# Work required
Among the lines below, keep only those from the one containing "utensil holder: none" through the one containing "pendant light: present", and reproduce them exactly.

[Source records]
=-=-=

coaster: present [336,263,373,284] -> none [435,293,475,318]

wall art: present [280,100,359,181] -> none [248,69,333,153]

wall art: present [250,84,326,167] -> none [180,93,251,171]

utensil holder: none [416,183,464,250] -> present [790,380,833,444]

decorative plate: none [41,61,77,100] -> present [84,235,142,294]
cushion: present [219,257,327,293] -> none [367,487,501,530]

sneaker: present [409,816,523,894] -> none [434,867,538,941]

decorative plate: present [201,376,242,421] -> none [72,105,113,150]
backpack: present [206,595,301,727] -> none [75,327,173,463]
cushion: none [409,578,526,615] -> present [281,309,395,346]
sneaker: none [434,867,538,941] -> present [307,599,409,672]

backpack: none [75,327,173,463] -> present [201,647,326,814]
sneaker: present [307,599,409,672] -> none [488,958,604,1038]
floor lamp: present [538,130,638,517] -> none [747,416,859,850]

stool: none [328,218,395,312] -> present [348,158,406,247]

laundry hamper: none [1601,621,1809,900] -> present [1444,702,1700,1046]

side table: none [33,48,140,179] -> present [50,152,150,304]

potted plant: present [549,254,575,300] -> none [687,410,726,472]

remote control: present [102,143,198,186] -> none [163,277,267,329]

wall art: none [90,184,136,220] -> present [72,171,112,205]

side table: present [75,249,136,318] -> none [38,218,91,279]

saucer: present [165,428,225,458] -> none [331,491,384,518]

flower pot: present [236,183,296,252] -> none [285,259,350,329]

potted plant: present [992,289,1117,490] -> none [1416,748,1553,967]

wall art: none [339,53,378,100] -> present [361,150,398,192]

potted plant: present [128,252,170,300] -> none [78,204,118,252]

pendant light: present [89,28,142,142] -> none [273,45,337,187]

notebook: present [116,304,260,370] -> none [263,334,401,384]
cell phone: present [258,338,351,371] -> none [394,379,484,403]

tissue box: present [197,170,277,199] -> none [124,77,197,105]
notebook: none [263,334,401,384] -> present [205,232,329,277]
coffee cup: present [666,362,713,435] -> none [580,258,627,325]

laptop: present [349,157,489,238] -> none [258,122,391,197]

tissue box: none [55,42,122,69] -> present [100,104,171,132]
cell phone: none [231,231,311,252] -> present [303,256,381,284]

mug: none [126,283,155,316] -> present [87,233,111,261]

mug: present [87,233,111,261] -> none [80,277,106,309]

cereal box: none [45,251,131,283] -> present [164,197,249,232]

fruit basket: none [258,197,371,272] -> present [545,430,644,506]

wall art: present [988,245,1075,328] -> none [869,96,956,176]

=-=-=

# Your solution
utensil holder: none [416,183,464,250] -> present [790,380,833,444]

decorative plate: none [41,61,77,100] -> present [84,235,142,294]
cushion: present [219,257,327,293] -> none [367,487,501,530]

sneaker: present [409,816,523,894] -> none [434,867,538,941]

decorative plate: present [201,376,242,421] -> none [72,105,113,150]
backpack: present [206,595,301,727] -> none [75,327,173,463]
cushion: none [409,578,526,615] -> present [281,309,395,346]
sneaker: none [434,867,538,941] -> present [307,599,409,672]

backpack: none [75,327,173,463] -> present [201,647,326,814]
sneaker: present [307,599,409,672] -> none [488,958,604,1038]
floor lamp: present [538,130,638,517] -> none [747,416,859,850]

stool: none [328,218,395,312] -> present [348,158,406,247]

laundry hamper: none [1601,621,1809,900] -> present [1444,702,1700,1046]

side table: none [33,48,140,179] -> present [50,152,150,304]

potted plant: present [549,254,575,300] -> none [687,410,726,472]

remote control: present [102,143,198,186] -> none [163,277,267,329]

wall art: none [90,184,136,220] -> present [72,171,112,205]

side table: present [75,249,136,318] -> none [38,218,91,279]

saucer: present [165,428,225,458] -> none [331,491,384,518]

flower pot: present [236,183,296,252] -> none [285,259,350,329]

potted plant: present [992,289,1117,490] -> none [1416,748,1553,967]

wall art: none [339,53,378,100] -> present [361,150,398,192]

potted plant: present [128,252,170,300] -> none [78,204,118,252]

pendant light: present [89,28,142,142] -> none [273,45,337,187]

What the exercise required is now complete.